→ **Document section**
..........
No, I’m not thinking about kitchen drains or bathroom toilets. I’m wondering why I continue taking clogging lessons each week, you know, the dancing that is all foot work? Sometimes called buck dancing or jigging? I just survived another class, barely survived.
Lessons began again three weeks ago. I’ve been going in early, catching the tail-end of the beginner’s class in hopes that the review would help, and it has to some extent. At least it helps me get my brain and feet warmed up so that when the next level class begins, I can keep up. Since I had to quit last September due to my knee, I fell behind the group that I took beginner classes with last year. They are all easily into the Intermediate level while I’m still struggling at the Easy level.
Today I felt encouraged because the first dance we did (after the Beginner class ended), I was able to keep up, do all the steps and feel somewhat proficient. And then it went downhill from there. Before the class time was over (the Intermediate class time), I had to wave the white flag and bow out partway through learning new steps for a new dance. The brain was fried and the feet no longer moved in synch with anything.
..........
[Stored data entries]
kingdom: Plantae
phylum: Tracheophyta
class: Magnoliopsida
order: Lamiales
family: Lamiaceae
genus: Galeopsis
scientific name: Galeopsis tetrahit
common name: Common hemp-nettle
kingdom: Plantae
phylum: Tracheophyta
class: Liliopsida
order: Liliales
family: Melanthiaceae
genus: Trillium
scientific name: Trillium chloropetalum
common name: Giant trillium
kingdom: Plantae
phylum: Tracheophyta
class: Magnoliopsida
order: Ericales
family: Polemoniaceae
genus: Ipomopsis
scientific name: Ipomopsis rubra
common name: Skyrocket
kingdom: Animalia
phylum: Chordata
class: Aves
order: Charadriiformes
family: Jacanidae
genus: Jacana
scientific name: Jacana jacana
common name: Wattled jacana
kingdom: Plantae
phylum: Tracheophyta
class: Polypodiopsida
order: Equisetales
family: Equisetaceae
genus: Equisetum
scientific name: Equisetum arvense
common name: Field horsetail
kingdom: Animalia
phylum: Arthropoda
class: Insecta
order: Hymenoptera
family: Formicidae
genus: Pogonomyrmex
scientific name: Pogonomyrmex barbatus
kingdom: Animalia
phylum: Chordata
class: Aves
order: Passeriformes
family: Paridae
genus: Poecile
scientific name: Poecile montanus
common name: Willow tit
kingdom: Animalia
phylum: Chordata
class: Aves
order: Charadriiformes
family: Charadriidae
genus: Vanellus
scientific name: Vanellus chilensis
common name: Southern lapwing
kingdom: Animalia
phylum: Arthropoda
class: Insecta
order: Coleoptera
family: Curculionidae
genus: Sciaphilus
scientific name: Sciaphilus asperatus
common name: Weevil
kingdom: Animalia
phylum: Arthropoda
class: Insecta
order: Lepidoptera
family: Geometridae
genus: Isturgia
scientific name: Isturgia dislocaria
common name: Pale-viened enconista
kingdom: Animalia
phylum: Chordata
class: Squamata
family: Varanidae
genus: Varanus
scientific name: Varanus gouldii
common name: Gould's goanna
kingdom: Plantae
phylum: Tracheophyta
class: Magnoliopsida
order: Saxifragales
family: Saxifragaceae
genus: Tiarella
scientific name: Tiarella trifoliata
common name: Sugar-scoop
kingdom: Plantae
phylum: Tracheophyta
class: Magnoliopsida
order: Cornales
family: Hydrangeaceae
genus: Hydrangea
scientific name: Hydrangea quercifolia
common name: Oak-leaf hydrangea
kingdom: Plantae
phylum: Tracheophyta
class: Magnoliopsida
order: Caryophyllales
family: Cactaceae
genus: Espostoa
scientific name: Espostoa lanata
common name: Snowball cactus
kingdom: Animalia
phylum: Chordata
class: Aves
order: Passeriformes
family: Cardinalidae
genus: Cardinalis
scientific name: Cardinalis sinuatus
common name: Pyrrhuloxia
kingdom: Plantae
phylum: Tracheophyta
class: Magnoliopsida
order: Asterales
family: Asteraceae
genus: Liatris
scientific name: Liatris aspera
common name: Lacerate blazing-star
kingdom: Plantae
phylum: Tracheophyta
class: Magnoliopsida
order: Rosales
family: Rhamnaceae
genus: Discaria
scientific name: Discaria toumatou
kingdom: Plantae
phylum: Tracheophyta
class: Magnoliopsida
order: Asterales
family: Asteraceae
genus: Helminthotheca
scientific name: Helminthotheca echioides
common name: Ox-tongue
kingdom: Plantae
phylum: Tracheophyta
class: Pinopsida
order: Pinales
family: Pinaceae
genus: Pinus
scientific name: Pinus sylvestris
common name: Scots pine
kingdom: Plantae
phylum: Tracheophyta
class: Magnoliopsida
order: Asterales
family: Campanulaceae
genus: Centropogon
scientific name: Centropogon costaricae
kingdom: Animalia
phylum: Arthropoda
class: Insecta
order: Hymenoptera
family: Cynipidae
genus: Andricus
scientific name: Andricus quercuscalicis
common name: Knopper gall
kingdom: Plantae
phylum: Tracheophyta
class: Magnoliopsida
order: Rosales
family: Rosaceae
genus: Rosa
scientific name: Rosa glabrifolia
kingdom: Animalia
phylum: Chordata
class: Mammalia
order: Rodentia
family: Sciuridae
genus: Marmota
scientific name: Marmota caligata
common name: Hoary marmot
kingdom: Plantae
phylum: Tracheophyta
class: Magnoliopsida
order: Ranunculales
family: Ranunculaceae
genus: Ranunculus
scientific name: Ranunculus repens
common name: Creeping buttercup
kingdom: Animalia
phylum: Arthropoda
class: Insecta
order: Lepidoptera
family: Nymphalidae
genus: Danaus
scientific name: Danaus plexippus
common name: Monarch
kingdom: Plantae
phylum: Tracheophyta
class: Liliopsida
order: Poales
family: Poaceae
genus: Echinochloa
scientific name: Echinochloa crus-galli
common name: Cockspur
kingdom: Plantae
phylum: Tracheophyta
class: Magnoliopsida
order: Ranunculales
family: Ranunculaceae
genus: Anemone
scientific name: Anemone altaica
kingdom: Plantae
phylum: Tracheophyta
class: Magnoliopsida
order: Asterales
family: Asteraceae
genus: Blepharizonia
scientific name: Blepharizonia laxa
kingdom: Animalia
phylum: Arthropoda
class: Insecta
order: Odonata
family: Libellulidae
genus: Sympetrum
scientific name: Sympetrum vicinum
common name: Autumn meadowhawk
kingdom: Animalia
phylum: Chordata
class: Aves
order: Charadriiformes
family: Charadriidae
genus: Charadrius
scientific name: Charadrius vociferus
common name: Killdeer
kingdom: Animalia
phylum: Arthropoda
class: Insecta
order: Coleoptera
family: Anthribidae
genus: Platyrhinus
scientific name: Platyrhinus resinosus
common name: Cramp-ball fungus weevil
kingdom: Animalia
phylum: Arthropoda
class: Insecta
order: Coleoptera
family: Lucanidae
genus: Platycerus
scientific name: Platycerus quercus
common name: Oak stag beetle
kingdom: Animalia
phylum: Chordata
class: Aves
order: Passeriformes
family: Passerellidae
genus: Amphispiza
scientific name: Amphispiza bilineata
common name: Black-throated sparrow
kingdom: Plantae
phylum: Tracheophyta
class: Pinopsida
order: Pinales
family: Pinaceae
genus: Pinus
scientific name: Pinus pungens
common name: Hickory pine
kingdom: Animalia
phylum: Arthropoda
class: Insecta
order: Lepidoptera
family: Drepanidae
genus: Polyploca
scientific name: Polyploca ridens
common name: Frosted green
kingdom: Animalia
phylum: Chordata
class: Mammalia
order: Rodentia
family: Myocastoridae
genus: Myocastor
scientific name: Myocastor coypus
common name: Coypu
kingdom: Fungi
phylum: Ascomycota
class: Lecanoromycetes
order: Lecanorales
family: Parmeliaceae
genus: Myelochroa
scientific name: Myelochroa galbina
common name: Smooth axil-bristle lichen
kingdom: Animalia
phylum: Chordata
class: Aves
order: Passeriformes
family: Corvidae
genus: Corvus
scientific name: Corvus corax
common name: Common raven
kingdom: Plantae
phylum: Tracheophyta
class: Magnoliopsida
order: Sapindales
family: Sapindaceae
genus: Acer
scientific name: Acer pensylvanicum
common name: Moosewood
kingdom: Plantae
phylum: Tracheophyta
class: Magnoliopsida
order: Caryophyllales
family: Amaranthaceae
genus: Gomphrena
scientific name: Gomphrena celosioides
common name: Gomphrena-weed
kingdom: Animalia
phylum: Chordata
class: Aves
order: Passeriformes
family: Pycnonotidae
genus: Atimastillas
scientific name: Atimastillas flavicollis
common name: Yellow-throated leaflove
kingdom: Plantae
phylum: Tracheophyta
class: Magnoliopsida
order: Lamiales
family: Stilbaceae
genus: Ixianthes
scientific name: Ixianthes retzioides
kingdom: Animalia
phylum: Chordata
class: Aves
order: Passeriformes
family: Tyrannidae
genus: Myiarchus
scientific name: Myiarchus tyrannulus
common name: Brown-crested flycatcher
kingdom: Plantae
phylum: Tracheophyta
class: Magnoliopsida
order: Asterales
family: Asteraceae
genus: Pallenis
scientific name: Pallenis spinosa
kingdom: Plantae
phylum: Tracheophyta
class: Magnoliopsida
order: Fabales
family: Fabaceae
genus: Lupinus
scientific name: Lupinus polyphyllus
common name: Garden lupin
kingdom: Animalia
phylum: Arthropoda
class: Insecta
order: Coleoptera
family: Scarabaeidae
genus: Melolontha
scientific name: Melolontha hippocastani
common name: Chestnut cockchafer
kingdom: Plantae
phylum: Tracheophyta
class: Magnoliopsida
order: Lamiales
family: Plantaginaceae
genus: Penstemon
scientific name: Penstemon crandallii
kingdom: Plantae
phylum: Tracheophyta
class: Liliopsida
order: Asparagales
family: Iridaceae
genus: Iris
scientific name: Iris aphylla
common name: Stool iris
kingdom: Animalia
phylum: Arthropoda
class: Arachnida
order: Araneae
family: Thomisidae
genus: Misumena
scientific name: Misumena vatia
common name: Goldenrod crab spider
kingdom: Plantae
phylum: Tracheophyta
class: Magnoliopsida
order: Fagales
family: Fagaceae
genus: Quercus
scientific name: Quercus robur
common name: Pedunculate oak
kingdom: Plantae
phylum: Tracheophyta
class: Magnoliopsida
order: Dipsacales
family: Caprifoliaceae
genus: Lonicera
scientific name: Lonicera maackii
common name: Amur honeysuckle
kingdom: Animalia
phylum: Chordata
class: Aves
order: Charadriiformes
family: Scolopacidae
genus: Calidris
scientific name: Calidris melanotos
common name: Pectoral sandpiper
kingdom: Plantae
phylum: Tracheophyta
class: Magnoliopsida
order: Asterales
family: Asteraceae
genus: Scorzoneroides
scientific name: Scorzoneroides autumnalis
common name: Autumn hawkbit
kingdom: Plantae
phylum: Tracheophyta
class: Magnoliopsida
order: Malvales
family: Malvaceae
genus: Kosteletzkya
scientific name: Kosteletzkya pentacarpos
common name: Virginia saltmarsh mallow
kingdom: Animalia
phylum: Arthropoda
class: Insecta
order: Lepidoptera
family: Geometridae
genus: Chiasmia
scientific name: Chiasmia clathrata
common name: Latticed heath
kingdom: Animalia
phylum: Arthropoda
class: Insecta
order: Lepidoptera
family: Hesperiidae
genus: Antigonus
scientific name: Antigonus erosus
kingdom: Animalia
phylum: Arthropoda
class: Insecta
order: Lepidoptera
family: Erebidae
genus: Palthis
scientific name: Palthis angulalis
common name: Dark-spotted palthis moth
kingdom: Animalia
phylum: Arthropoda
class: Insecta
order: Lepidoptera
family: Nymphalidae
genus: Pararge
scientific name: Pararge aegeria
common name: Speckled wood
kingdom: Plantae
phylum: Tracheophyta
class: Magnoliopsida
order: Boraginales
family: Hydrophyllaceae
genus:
..........
→ **Required tasks**
A) Return the stretch of the post about clogging lessons from "No, I’m not" through "class, barely survived.".
B) Write the next part of the post about clogging lessons, starting after its final sentence.
The items are separate material and have no connection to the post about clogging lessons.

→ **Answers in order**
A)
No, I’m not thinking about kitchen drains or bathroom toilets. I’m wondering why I continue taking clogging lessons each week, you know, the dancing that is all foot work? Sometimes called buck dancing or jigging? I just survived another class, barely survived.

B)
Of course, the fact that my thyroid medicine dosage has just been changed but not yet fully taken effect did not help. Even before I went to class my body ached in every joint and my brain was fuzzy. If I didn’t know better, I’d think I was coming down with the flu. Hopefully the upped dosage will kick in before the weekend, as we’re planning a weekend full of square dancing!
I keep waiting for clogging to become fun. In the year that I’ve been taking lessons, I can think of about four or five instances where I caught a brief glimpse of “fun.” The rest of the time it has been hard work and frustration. So why do I keep trying? Because I want to like it. I want it to be fun. I know it should be fun. It could be fun. It just isn’t yet.